Yes probably relaxed the process, I haven't delivered since March. That taking a picture bs really sucked.


----------



## Prius13 (Mar 29, 2017)

Last Ant Standing said:


> I used it once and that option is gone the next day.


Waited for ten minutes for GH support to tell them Google maps pin for a Mexican restaurant outside of Chicago was 2 miles off. I don't even know if GH support have a high school diploma. No offense to those who have not completed GED.

I know I have had to take a photo for DD. $5.50 payout for my time for a closed restaurant.


----------



## Woohaa (Jan 15, 2017)

TCar said:


> I do not think the restaurants have contact information for uber customers


They have it. Ive had restaurant workers ask me to call their customers and I also refuse. They always end up calling their customer themselves.

I actually had to do both one night. Restaurant was closed and called customer service. They made me take an exterior pic of the closed store then gave me two bucks for my trouble. &#129315;


----------



## Uberdriver2710 (Jul 15, 2015)

Support is a risk to your sanity.


----------



## Seamus (Jun 21, 2018)

I just received this yesterday. In my market you still have to take the picture but you don't have to call support anymore. (GrubHub).
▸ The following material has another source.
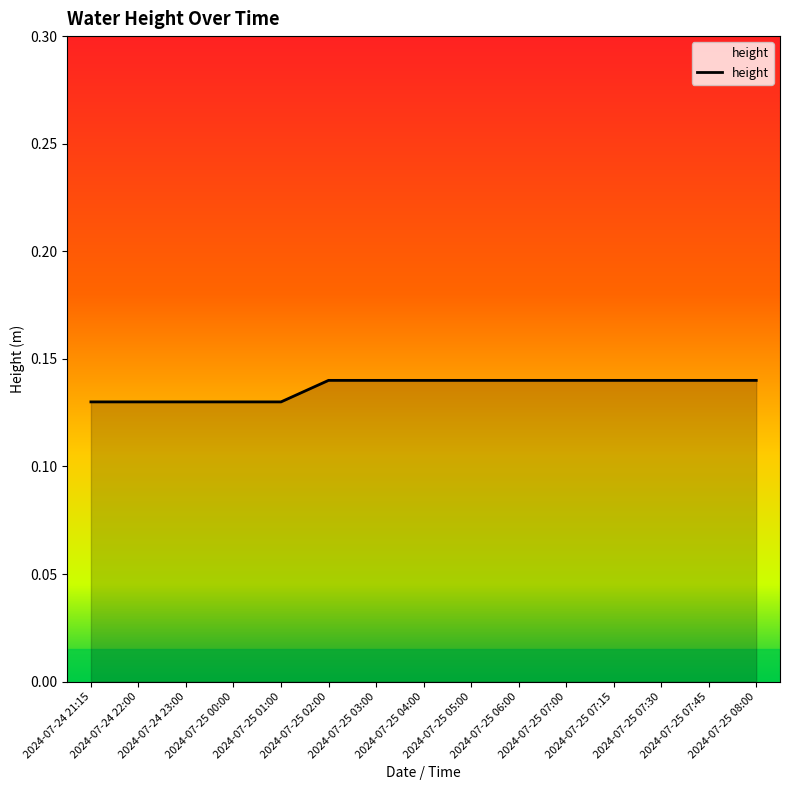

True or false: the data shows 0.1 at 2024-07-25 01:00.

True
*No need to chat with Care if a restaurant is closed. *
_To let us know that a restaurant is closed, tap There's a problem > Restaurant is closed, then select a reason for why the restaurant is closed and take a photo of a sign showing the restaurant's hours or closure. The order will then be removed from your task list, so you can continue delivering._


----------



## Prius13 (Mar 29, 2017)

Seamus said:


> I just received this yesterday. In my market you still have to take the picture but you don't have to call support anymore. (GrubHub).
> 
> *No need to chat with Care if a restaurant is closed. *
> _To let us know that a restaurant is closed, tap There's a problem > Restaurant is closed, then select a reason for why the restaurant is closed and take a photo of a sign showing the restaurant's hours or closure. The order will then be removed from your task list, so you can continue delivering._


DD pays tho. GH should pay well.


----------



## Launchpad McQuack (Jan 8, 2019)

Seamus said:


> _....and take a photo of a sign showing the restaurant's hours or closure. _


What if the restaurant doesn't have posted hours on their door, the sign says that they are open, but the restaurant is closed?


----------



## Seamus (Jun 21, 2018)

Launchpad McQuack said:


> What if the restaurant doesn't have posted hours on their door, the sign says that they are open, but the restaurant is closed?


One I had to take a Picture had no sign up. But it was obvious it was dark and closed permanently.


----------



## NOXDriver (Aug 12, 2018)

GH support really needs to push more options to the driver. 

For things like closed or out of food I should not have to prove anything, there is no payout for my trip. I'll accept $0 payout to simply get the task off my list so the next ping can come through.

I don't want to game the system, but no priority driver support? Me waiting 20-30 minutes is me not making money. That makes me sad.

I can deliver 2 orders in the 30 minutes they expect me to wait.


----------



## Launchpad McQuack (Jan 8, 2019)

Seamus said:


> I don't know if it's a difference in markets or not. Happened to me more than once last fall and one if Feb of this year.


Must be a market thing. I had a closed restaurant yesterday, and they never asked for any pictures. Just the normal chat with Grohit.


----------



## NOXDriver (Aug 12, 2018)

I've never taken a photo of a closed restaurant. I will take any any all expedient measures to clear my task and get a new ping. 

Calling support and 20+ min wait is not an option.

I will call, but if I hear that long wait time prompt? Yes, the restaurant looks closed to me.


----------



## Uber's Guber (Oct 22, 2017)

Prius13 said:


> I don't even know if GH support have a high school diploma.


Don't blame the call center support staffers.... the shithole countries they labor from probably doesn't have high schools yet.


----------